Villa Fiorito, i Cebollitas, Argentinos Juniors, la Selección


                                                 A me, giocare a pallone dava...
                                                            dava una pace unica.



Comincio questo libro a L'Avana. Alla fine mi sono deciso a raccontare tutto. Non so, mi sembra sempre che rimangano cose da dire. Che strano! Con tutto quello che ho già detto, non sono sicuro di aver raccontato l'importante, le cose .più importanti.

Comincio a ricordare qua, in questo luogo, durante serate in cui imparo ad assaporare L'Avana.
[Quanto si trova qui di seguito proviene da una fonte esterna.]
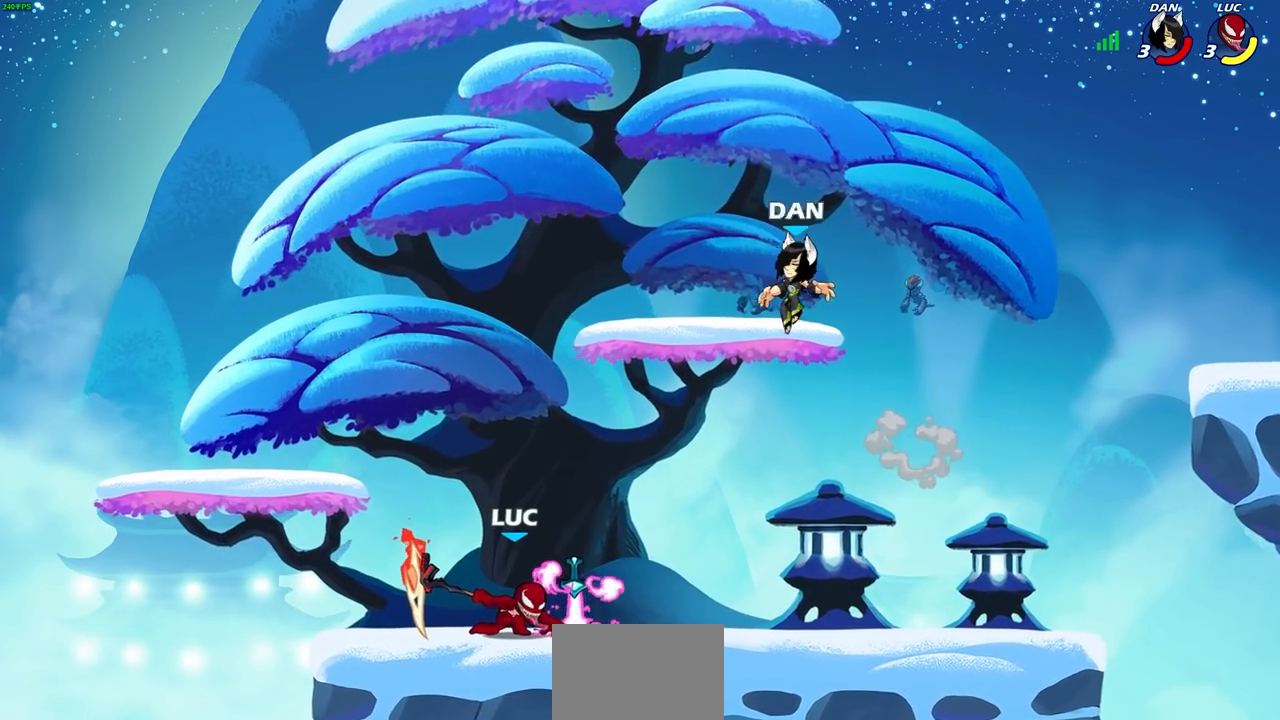
{"buttons": ["CIRCLE"], "left_stick": "center", "right_stick": "center", "events": []}
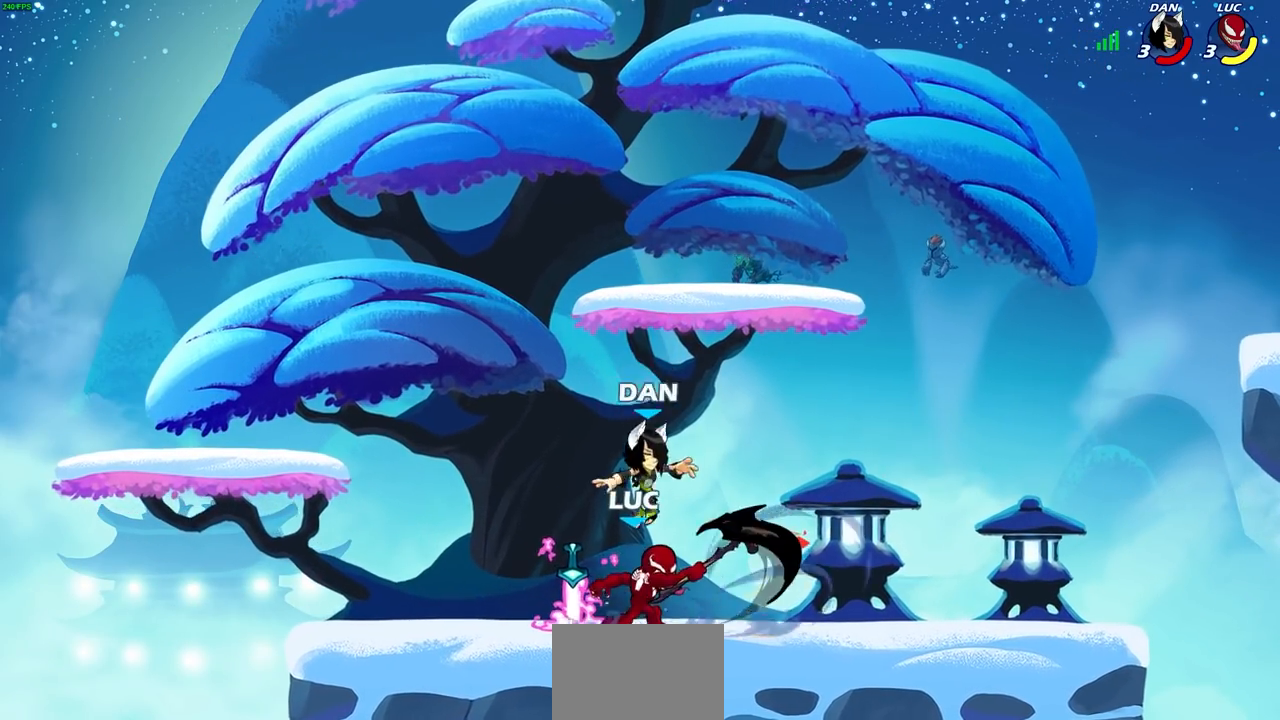
{"buttons": [], "left_stick": "center", "right_stick": "center", "events": [[50, "CIRCLE", "up"], [183, "left_stick", "right"], [300, "CROSS", "down"], [333, "left_stick", "up-right"], [483, "CROSS", "up"], [483, "left_stick", "center"]]}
È bello farlo quando uno sta bene e quando, nonostante gli errori, non ha di che pentirsi.

È fantastico ripercorrere il passato quando vieni da molto in basso e sai che tutto quel che sei stato, che sei e che sarai non è altro che lotta.

Volete sapere da dove vengo? Come è cominciata questa storia?

Io volevo giocare, però non sapevo in che ruolo, non lo sapevo proprio... Non ne avevo idea. Cominciai da difensore. Giocare da libero mi è sempre piaciuto e tuttora mi affascina, anche adesso che, per paura che mi scoppi il cuore, mi lasciano appena toccare il pallone. Da libero vedi tutto da dietro, hai il campo intero davanti a te, hai la palla e dici: pim!, usciamo di là, pum!, proviamo dall'altro lato, sei il padrone della squadra. Ma a quei tempi, altro che libero! C'era solo da correre dietro al pallone, tenerlo, giocare. A me, giocare a pallone dava... dava una pace unica. E questa sensazione - la stessa, la stessa - l'ho avuta sempre, fino a oggi: datemi un pallone e mi diverto e protesto e voglio vincere e voglio giocare bene. Datemi un pallone e lasciatemi fare quello che so io, dovunque. Perché la gente è importante, certo, la gente ti motiva, però la gente non sta dentro al campo. E dove uno si diverte è dentro al campo, con la palla. Questo facevamo a Fiorito e questo ho sempre fatto, anche se giocavo a Wembley o al Maracanà di fronte a centomila persone.

La verità è che noi a Fiorito, in periferia, sfidavamo molto di più della folla. Sfidavamo il sole. La mia vecchia, la Tota, che mi accudiva e mi viziava continuamente, diceva:

"Pelu, se vai a giocare... vai dopo le cinque, quando cala il sole".

Io le rispondevo: "Sì mamma, sì mamma, stai tranquilla", e uscivamo da casa alle due, con il mio amico Negro, con mio cugino Beto o con chiunque fosse, e alle due e un quarto stavamo già giocando, e dài e dài!, allo scoppio del sole, ci massacravamo e non ce ne importava niente... Verso le sette ci fermavamo un po', chiedevamo dell'acqua in qualche casa e seguitavamo. Giocavamo anche al buio. E adesso mi tocca sentire gente che dice: "Eh, nel tale campo non c'è abbastanza luce". Ma se io giocavo al buio, huij'e puta! Non so se eravamo figli della strada; ma sicuramente eravamo figli dei campetti. Se i vecchi ci cercavano, sapevano dove trovarci. Stavamo lì, a correre dietro al pallone.